Ticks home in on body heat: A new understanding of Haller’s organ and repellent action

Ticks are second only to mosquitoes as vectors of disease to humans and animals. Tick host detection is mainly ascribed to Haller’s organ, a complex sensory structure on the tick foreleg that detects odors, carbon dioxide and heat, but these host detection mechanisms are not well understood. There is anecdotal evidence that ticks and other ectoparasites are attracted to heat, but it has never been demonstrated that they use radiant heat to detect hosts at a distance. In fact, previous attempts to do this have concluded that radiant heat was not used by ticks. Here we use a novel thermotaxis assay to investigate the detection range, temperature dependence and repellent sensitivity of heat perception in ticks and to identify the sensory organ responsible for this sense. We show that Amblyomma americanum and Dermacentor variabilis ticks can locate a human from several meters away by radiant heat sensed by the part of Haller’s organ known as the capsule, a covered spherical pit organ. An aperture in the capsule cover confers directionality and highly reflective interior surfaces of the capsule concentrate radiation on the sensilla to sharpen directionality and increase sensitivity. Commercial insect repellents provide an effective means of personal protection against potentially infectious tick bites by hindering host-seeking behavior. Low concentrations of the insect repellents DEET, picaridin, 2-undecanone, citronellal and nootkatone eliminate thermotaxis without affecting olfaction-stimulated host-seeking behavior. Our results demonstrate that the tick Haller’s organ capsule is a radiant heat sensor used in host-finding and that repellents disrupt this sense at concentrations that do not disrupt olfaction. We anticipate that this discovery will significantly aid insect repellent research and provide novel targets for the development of innovative integrated pest management programs and personal protection strategies for ectoparasites and vector-borne disease.

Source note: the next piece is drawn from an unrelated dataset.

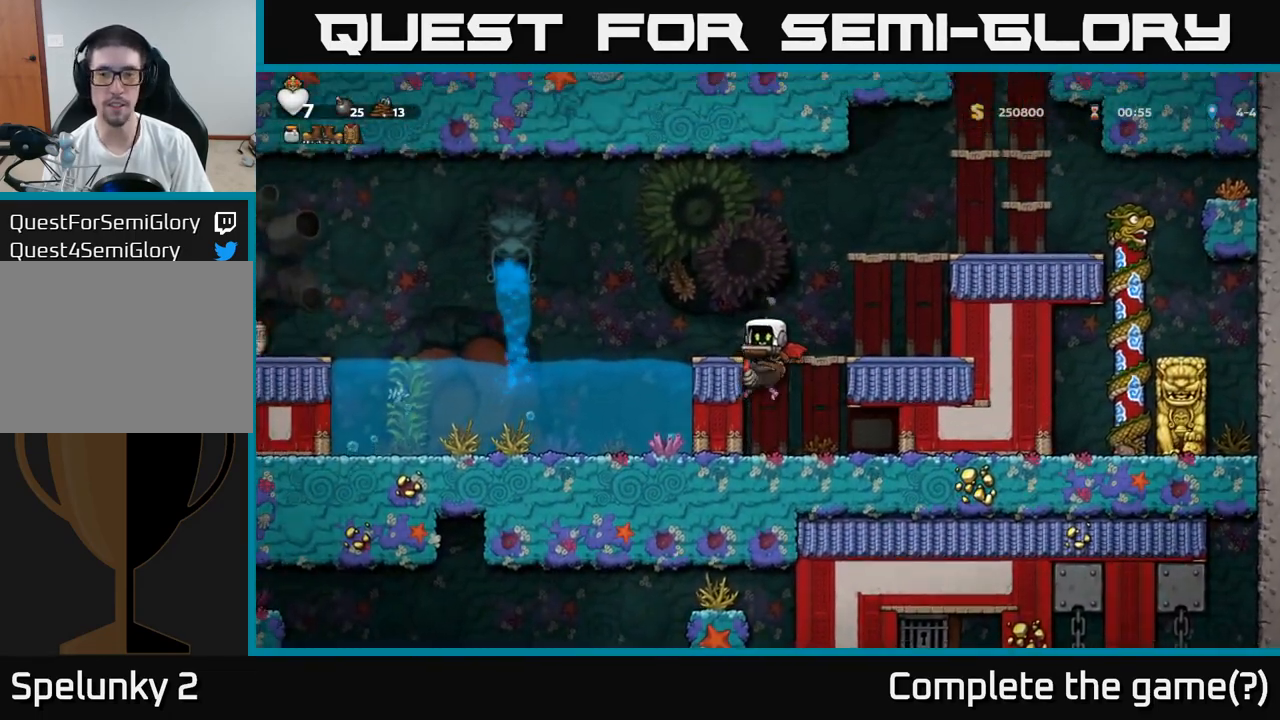
{"buttons": [], "left_stick": "center", "events": [[50, "A", "up"], [167, "left_stick", "center"]]}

蜱作为人类与动物的疾病传播媒介，其地位仅次于蚊子。蜱的宿主探测行为主要归因于其前足上的复杂感官结构——哈氏器（Haller’s organ），该结构可感知气味、二氧化碳与热量，但目前学界对这类宿主探测机制的认知仍较为有限。有轶事性证据表明，蜱与其他外寄生物会被热量吸引，但此前从未有研究证实它们可通过辐射热远距离探测宿主。事实上，过往相关研究尝试均得出“蜱不会利用辐射热进行宿主探测”的结论。本研究采用一种新型趋热测定法（thermotaxis assay），探究蜱的热感知能力的探测范围、温度依赖性与驱避剂敏感性，并明确负责该热感知功能的感官器官。研究发现，美洲钝眼蜱（Amblyomma americanum）与变异革蜱（Dermacentor variabilis）可通过哈氏器中被称为“囊状结构”的覆被球形凹窝器官感知辐射热，从而在数米外定位人类宿主。囊状结构覆盖层上的开孔赋予其感知方向性，而囊内部高度反光的表面则可将辐射聚集于感器上，进一步强化方向性并提升感知灵敏度。商用驱虫剂可通过干扰蜱的寻宿主行为，为个人免受具有感染风险的蜱叮咬提供有效防护。低浓度的避蚊胺（DEET）、派卡瑞丁（picaridin）、2-十一酮（2-undecanone）、香茅醛（citronellal）与诺卡酮（nootkatone）即可抑制蜱的趋热行为，但不会影响嗅觉介导的寻宿主行为。本研究结果证实，蜱的哈氏器囊状结构是用于宿主搜寻的辐射热传感器，且驱虫剂可在不干扰嗅觉功能的浓度下破坏该热感知能力。我们预计，这一发现将极大推动驱虫剂相关研究，并为开发创新型有害生物综合治理方案以及外寄生物与虫媒疾病的个人防护策略提供全新靶点。